By Prossy Nandudu
Ugandan rice millers have appealed to East African Community heads of state to stop the importation of rice from Asia to allow the local rice industry to grow.
They said rice from Asia has flooded the market out- competing Ugandan and other member state’s grown rice which is more expensive due to the production costs.
The rice miller’s representative, Ambassador Phillip Idro, said the EAC region spends close to sh20b on rice importation and a lot more is smuggled into the countries.
“If that money was channelled to increasing production at country then regional levels, it would ensure regional self-sustenance on rice,” said Idro.
He said Nigeria, once a big importer of Asian rice, is finalising plans to stop the importation and are encouraging consumption of locally grown rice.

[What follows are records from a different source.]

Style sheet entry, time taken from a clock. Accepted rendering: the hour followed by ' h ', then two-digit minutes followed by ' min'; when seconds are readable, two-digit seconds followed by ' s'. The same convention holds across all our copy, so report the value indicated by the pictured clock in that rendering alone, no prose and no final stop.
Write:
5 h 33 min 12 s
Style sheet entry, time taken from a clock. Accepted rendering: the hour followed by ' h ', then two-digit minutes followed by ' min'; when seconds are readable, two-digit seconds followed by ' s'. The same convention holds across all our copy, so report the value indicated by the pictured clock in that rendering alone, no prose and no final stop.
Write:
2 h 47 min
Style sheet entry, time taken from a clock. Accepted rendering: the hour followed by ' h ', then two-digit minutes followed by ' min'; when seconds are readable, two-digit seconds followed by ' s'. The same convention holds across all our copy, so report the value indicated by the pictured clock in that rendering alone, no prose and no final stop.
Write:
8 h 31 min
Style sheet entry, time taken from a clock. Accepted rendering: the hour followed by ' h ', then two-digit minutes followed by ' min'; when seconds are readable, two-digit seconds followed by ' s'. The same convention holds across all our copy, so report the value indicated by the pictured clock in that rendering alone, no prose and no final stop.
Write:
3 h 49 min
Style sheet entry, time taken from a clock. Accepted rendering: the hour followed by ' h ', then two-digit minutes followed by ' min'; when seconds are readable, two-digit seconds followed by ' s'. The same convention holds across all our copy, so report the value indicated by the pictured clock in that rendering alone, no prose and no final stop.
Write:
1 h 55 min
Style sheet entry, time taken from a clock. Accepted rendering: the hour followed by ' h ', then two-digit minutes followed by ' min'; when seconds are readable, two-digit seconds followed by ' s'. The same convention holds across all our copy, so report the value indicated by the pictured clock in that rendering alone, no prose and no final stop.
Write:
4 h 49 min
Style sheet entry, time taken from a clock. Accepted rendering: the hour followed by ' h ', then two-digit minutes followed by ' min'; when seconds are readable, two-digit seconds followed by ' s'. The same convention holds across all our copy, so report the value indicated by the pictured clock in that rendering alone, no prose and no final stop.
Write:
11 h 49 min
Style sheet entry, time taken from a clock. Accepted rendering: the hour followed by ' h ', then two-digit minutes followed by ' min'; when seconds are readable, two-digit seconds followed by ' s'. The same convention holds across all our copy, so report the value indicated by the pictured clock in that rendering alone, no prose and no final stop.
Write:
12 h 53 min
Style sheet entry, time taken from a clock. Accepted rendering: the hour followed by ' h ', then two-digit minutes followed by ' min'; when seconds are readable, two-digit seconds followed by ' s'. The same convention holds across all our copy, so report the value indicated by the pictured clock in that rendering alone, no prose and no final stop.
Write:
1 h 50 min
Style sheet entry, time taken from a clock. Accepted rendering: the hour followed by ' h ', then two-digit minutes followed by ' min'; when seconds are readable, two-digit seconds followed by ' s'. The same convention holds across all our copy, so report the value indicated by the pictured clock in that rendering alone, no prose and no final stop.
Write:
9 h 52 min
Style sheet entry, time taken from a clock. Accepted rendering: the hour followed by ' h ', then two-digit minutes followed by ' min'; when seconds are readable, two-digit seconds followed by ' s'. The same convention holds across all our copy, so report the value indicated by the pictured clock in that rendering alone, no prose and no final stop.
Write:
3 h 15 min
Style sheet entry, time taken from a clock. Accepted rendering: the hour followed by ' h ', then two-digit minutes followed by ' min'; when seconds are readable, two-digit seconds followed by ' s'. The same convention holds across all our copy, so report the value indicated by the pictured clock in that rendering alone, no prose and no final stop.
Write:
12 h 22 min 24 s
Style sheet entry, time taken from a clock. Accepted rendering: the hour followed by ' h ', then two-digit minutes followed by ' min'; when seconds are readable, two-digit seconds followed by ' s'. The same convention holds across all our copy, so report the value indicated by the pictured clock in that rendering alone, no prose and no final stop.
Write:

“Rice from Asia is cheaper. Some of it is smuggled into the country and sold at any price,” he added.
“The East African heads of state should revise the rice policy and ensure there is increased local production before allowing in some import,” said Idro.
Quoting UNCTAD statistics, a trade economist in the EAC affairs ministry, Lawrence Othieno said Uganda earned $1.2b from rice exports in both 2011 and 2012. He said, however, that the growing population demands more rice for consumption.
In 2009, rice demand in Uganda was at 250,000 metric tonnes and it is projected to increase to 550,000 metric tonnes annually in five years.
However, in the last five years rice production grew from 70,000 metric tonnes to 300,000 metric tonnes statistics show, which experts says is still below local demand.